Acto seguido entramos en la cabaña, que encontramos perfectamente dispuesta para nuestra comodidad. Habían tendido divanes de piel curtida para que descansáramos sobre ellos y habían colocado agua para que nos laváramos.
De repente oímos gritos fuera y, al acercarnos a la puerta, vimos una hilera de damiselas que portaban leche y tortas de maíz, y un cántaro de miel. Detrás de ellas venían unos jóvenes que conducían un magnífico ternero. Aceptamos los regalos, y a continuación uno de los jóvenes cogió el cuchillo de su cinto y cortó limpiamente la garganta del animal. A los diez minutos estaba muerto, desollado y troceado. Después separaron la mejor parte de la carne para nosotros, y yo, en nombre de nuestro grupo, ofrecí el resto a los guerreros que nos custodiaban, quienes lo cogieron y distribuyeron el «regalo de los hombres blancos».
Umbopa, ayudado por una joven extraordinariamente atractiva, se puso a hervir nuestra porción de carne en un gran recipiente de arcilla sobre una hoguera que encendieron a la puerta de la cabaña, y cuando ya casi estaba lista la comida, enviamos un mensaje a Infadoos en el que pedíamos a él y a Scragga, el hijo del rey, que nos acompañasen.
Vinieron al poco y se sentaron sobre unos pequeños taburetes, de los que había varios alrededor de la cabaña (porque por lo general, los kukuanas no se sientan en cuclillas, como los zulúes), y nos ayudaron a despachar nuestra cena. El anciano se mostró sumamente afable y cortés, pero nos pareció que el joven nos observaba con recelo. Al igual que los demás, estaba atemorizado por nuestra blancura y nuestros poderes mágicos; pero se me antojaba que, al descubrir que comíamos, bebíamos y dormíamos como el resto de los mortales, su temor empezaba a disiparse para dar paso a un recelo resentido, que nos hacía sentirnos bastante incómodos.
En el transcurso de la comida, sir Henry me sugirió que convendría tratar de descubrir si nuestros huéspedes sabían algo de la suerte que había corrido su hermano, o si le habían visto u oído hablar de él; pero yo pensé que sería más prudente no hablar del asunto en aquellos momentos.
Después de cenar llenamos las pipas y las encendimos, operación que dejó a Infadoos y a Scragga atónitos. Evidentemente, los kukuanas no estaban familiarizados con la costumbre divina de fumar tabaco. La planta crece en abundancia en Kukuanalandia, pero, al igual que los zulúes, sólo la utilizan en forma de rapé, y no supieron identificarla bajo aquella nueva forma.

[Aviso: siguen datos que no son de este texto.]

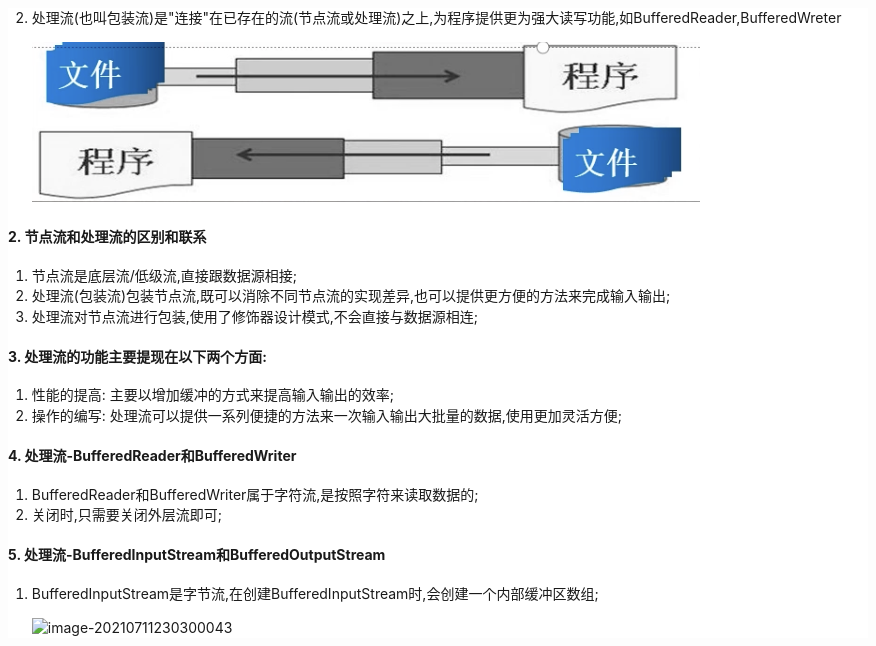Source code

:    

2. 处理流(也叫包装流)是"连接"在已存在的流(节点流或处理流)之上,为程序提供更为强大读写功能,如BufferedReader,BufferedWreter

   ![image-20210711163726284](/image-20210711163726284.png)

#### 2. 节点流和处理流的区别和联系

1. 节点流是底层流/低级流,直接跟数据源相接;
2. 处理流(包装流)包装节点流,既可以消除不同节点流的实现差异,也可以提供更方便的方法来完成输入输出;
3. 处理流对节点流进行包装,使用了修饰器设计模式,不会直接与数据源相连;

#### 3. 处理流的功能主要提现在以下两个方面:

1. 性能的提高: 主要以增加缓冲的方式来提高输入输出的效率;
2. 操作的编写: 处理流可以提供一系列便捷的方法来一次输入输出大批量的数据,使用更加灵活方便;

#### 4. 处理流-BufferedReader和BufferedWriter

1. BufferedReader和BufferedWriter属于字符流,是按照字符来读取数据的;
2. 关闭时,只需要关闭外层流即可;

#### 5. 处理流-BufferedInputStream和BufferedOutputStream

1. BufferedInputStream是字节流,在创建BufferedInputStream时,会创建一个内部缓冲区数组;

   ![image-20210711230300043](/image-20210711230300043.png)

Al cabo de un rato pregunté a Infadoos cuándo proseguiríamos el viaje, y quedé encantado al saber que habían hecho los preparativos necesarios para que pudiésemos salir a la mañana siguiente, y que ya habían enviado mensajeros para informar al rey Twala de nuestra llegada.
Al parecer, Twala se encontraba en su cuartel general, un lugar llamado Loo[11], dirigiendo los preparativos de la gran fiesta anual que se celebraba en la primera semana de junio. A esa asamblea acudían todos los regimientos, a excepción de ciertos destacamentos que quedaban como guarnición, y desfilaban ante el rey, y después se celebraba la caza de brujos anual.
Debíamos partir al amanecer, e Infadoos, que iba a acompañarnos, esperaba que, a no ser que nos detuviera algún percance o la crecida de un río, llegaríamos a Loo en la noche del segundo día.
Tras proporcionarnos esta información, nuestros visitantes se despidieron, deseándonos buenas noches, y tras disponer un turno de guardia, tres de nosotros nos acostamos y disfrutamos del dulce sueño que recompensa el cansancio, en tanto que el cuarto permanecía en vela, en prevención de una posible traición.